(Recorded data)
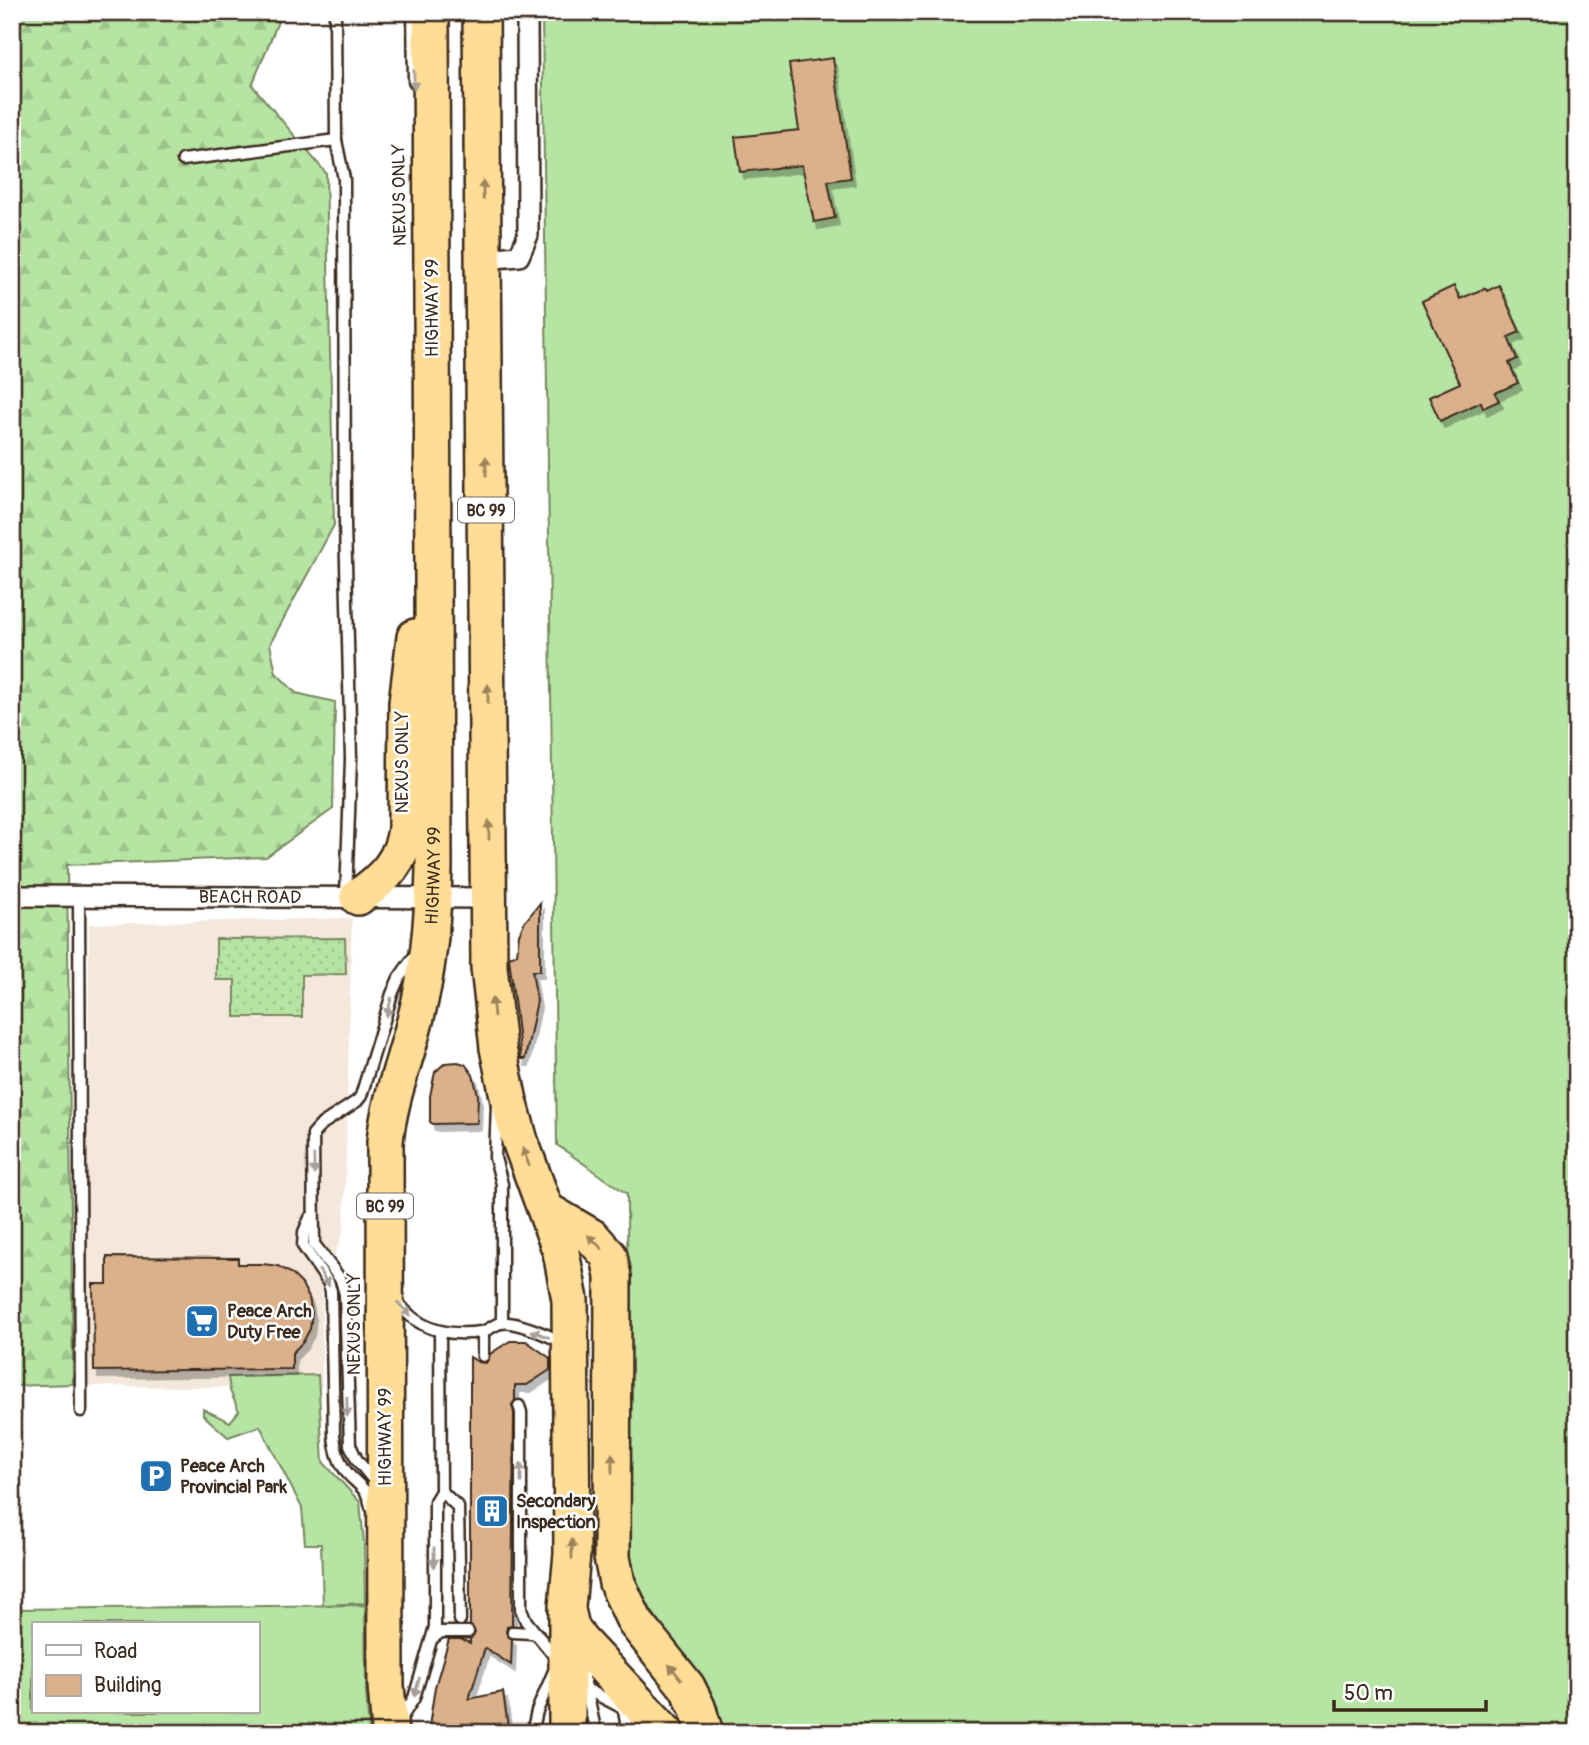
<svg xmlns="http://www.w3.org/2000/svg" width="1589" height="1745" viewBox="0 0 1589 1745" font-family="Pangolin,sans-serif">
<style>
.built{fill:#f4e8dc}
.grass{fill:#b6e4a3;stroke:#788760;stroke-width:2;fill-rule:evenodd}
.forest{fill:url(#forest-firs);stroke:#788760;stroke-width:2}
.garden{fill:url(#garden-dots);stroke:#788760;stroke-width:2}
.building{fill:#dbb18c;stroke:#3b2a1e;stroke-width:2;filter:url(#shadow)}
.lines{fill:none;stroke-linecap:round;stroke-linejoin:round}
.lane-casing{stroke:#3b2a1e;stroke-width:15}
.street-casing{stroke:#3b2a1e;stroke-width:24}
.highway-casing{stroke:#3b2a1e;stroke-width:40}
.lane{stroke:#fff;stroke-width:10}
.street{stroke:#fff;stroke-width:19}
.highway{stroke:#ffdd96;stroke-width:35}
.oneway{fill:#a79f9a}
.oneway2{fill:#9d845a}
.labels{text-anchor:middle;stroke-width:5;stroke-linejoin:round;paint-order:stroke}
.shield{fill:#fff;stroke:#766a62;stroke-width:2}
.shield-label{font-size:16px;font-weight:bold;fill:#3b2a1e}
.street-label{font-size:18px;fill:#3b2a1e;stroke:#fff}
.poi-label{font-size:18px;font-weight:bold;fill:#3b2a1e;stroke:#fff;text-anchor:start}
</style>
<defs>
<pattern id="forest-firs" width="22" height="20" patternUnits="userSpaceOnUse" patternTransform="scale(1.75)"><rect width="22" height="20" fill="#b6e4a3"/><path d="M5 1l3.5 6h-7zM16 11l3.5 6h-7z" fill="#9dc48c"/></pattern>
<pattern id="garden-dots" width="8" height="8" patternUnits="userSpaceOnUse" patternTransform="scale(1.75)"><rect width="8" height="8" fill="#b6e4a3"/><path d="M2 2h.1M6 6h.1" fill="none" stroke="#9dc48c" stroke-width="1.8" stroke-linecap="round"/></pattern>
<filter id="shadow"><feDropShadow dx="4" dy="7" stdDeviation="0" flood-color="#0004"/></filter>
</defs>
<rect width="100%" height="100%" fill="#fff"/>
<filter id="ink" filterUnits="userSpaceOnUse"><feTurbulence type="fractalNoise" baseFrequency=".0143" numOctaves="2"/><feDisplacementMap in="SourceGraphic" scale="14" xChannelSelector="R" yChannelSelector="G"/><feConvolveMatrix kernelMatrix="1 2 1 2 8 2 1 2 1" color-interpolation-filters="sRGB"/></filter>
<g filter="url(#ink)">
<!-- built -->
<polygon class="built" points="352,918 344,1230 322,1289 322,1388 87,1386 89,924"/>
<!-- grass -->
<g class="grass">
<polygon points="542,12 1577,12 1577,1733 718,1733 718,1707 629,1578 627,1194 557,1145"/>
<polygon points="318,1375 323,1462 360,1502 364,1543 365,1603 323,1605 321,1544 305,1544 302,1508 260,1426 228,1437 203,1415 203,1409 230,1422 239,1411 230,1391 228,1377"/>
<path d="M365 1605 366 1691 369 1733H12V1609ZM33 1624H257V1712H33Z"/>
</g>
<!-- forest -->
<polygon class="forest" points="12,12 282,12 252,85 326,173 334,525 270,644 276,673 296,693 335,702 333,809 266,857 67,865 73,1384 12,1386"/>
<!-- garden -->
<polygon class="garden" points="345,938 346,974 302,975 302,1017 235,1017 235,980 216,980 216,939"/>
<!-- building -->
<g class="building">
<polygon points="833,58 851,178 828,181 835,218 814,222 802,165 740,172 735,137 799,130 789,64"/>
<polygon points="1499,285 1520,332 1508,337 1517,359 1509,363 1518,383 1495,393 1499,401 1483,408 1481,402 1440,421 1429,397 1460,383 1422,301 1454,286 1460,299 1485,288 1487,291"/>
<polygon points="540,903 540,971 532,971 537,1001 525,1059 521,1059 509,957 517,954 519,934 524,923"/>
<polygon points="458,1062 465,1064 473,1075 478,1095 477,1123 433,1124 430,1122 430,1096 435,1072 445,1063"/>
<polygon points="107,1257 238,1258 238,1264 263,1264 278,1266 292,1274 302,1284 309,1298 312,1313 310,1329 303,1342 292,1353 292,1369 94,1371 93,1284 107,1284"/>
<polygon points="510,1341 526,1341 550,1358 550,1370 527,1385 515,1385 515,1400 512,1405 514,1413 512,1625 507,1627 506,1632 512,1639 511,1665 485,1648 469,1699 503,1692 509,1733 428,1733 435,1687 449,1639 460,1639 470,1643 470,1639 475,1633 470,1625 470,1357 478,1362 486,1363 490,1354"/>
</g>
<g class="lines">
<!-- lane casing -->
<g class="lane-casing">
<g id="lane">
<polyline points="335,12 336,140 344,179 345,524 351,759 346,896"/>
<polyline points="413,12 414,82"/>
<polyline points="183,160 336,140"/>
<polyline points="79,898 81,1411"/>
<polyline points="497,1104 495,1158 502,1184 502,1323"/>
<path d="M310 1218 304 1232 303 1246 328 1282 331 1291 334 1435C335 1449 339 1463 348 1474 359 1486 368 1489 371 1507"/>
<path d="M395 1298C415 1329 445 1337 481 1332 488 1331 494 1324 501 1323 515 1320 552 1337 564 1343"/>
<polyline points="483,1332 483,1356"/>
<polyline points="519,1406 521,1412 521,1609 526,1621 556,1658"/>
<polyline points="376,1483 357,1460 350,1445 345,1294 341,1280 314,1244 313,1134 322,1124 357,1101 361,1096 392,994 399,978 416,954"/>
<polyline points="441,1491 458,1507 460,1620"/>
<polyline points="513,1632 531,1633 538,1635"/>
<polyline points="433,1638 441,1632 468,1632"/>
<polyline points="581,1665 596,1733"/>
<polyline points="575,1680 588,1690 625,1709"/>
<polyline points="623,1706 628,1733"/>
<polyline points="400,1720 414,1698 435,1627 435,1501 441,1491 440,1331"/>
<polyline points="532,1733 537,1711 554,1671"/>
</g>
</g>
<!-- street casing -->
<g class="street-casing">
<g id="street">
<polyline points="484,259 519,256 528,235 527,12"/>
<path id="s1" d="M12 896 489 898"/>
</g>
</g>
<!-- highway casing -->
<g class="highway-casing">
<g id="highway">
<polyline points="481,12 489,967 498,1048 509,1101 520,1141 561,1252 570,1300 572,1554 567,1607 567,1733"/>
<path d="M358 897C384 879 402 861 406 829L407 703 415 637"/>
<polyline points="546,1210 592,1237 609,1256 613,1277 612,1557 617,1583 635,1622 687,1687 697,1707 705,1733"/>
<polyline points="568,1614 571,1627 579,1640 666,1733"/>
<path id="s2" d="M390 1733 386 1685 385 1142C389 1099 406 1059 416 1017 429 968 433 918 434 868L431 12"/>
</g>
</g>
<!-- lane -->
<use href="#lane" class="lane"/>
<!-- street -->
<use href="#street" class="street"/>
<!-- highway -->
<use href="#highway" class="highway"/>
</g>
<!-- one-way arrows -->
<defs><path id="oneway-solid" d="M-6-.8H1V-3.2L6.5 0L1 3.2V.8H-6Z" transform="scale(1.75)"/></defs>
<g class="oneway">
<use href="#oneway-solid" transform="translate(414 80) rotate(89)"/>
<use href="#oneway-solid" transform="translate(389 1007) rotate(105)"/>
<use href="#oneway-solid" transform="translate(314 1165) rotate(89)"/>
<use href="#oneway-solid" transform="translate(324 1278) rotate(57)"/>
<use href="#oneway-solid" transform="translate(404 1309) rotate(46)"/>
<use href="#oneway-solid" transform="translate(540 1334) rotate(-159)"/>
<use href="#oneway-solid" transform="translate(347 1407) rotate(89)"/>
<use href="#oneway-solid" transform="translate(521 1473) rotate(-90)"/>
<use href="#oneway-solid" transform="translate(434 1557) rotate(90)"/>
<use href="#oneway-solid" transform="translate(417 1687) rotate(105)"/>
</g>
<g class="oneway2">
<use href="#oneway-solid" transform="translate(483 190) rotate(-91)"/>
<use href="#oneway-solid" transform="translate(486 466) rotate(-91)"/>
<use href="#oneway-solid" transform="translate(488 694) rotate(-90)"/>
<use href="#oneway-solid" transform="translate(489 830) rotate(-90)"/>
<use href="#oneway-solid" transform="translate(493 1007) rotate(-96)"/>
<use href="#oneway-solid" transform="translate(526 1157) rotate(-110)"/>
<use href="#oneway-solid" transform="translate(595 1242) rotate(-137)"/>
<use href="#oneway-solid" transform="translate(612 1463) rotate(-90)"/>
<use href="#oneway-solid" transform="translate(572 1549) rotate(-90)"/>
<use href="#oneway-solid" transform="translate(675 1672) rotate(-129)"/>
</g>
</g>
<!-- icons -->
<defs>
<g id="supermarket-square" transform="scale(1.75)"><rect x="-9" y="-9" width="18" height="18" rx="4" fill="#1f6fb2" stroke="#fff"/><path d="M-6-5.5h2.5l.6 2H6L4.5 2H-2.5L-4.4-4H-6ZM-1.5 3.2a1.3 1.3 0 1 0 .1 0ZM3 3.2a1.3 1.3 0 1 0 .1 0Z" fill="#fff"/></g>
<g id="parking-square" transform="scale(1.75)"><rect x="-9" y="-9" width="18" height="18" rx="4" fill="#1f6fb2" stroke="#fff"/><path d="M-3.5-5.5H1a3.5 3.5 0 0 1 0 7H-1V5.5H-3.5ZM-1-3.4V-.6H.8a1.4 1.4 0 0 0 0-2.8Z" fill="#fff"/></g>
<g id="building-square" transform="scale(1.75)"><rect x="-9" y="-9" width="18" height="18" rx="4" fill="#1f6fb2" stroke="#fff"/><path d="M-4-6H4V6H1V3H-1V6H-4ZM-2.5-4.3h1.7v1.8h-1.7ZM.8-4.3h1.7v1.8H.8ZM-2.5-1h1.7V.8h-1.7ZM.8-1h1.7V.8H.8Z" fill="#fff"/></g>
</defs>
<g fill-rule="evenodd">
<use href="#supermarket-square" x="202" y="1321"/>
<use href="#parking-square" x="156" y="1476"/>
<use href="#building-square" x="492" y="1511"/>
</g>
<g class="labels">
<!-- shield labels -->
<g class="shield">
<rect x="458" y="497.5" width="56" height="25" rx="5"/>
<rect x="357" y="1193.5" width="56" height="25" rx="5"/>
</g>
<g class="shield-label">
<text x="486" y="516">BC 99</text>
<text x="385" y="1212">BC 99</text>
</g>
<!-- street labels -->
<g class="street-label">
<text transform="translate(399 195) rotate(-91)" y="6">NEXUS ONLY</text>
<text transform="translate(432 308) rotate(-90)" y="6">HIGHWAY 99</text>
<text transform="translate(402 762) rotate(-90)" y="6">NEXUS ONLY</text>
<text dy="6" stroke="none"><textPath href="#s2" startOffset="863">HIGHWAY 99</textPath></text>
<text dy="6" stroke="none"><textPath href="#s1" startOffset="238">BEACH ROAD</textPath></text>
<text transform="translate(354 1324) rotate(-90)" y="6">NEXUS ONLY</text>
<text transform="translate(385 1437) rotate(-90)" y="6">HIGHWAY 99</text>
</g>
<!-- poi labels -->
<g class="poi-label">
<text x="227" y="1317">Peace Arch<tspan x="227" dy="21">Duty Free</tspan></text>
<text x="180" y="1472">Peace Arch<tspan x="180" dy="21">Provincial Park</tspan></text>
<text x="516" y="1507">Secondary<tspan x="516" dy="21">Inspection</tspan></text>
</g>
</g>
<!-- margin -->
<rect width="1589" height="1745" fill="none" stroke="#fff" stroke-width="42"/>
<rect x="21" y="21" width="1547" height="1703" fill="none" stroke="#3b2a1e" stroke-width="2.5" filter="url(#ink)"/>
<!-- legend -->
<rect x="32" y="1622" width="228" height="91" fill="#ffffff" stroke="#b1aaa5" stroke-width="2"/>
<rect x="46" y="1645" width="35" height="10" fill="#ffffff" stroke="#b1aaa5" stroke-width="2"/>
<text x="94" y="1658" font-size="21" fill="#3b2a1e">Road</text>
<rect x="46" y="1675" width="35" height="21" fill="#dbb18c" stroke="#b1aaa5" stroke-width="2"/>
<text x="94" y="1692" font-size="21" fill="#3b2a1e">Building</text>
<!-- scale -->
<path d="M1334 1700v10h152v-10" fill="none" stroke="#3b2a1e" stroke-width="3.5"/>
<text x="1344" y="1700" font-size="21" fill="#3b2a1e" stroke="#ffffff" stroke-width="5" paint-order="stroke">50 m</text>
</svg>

About this exercise: Scan the records for the string "lines" and show every line that contains it.

Response to the exercise:
.lines{fill:none;stroke-linecap:round;stroke-linejoin:round}
<g class="lines">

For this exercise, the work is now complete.